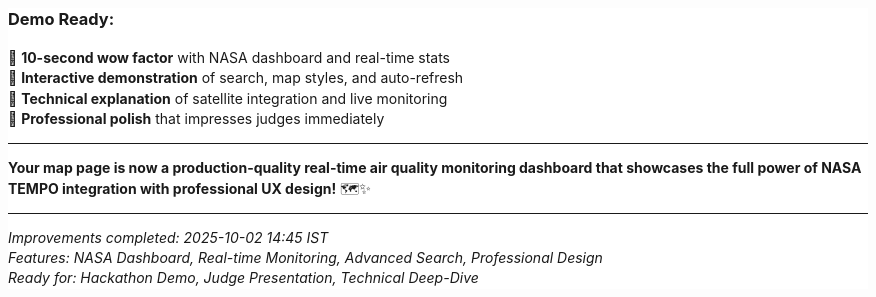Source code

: ### **Demo Ready:**
🚀 **10-second wow factor** with NASA dashboard and real-time stats  
🚀 **Interactive demonstration** of search, map styles, and auto-refresh  
🚀 **Technical explanation** of satellite integration and live monitoring  
🚀 **Professional polish** that impresses judges immediately  

---

**Your map page is now a production-quality real-time air quality monitoring dashboard that showcases the full power of NASA TEMPO integration with professional UX design!** 🗺️✨

---

*Improvements completed: 2025-10-02 14:45 IST*  
*Features: NASA Dashboard, Real-time Monitoring, Advanced Search, Professional Design*  
*Ready for: Hackathon Demo, Judge Presentation, Technical Deep-Dive*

****************

(Task to complete):
Gather every line of the records above that contains the word "with", and copy each of those lines in full. Case counts.

(Written answer):
🚀 **10-second wow factor** with NASA dashboard and real-time stats  
**Your map page is now a production-quality real-time air quality monitoring dashboard that showcases the full power of NASA TEMPO integration with professional UX design!** 🗺️✨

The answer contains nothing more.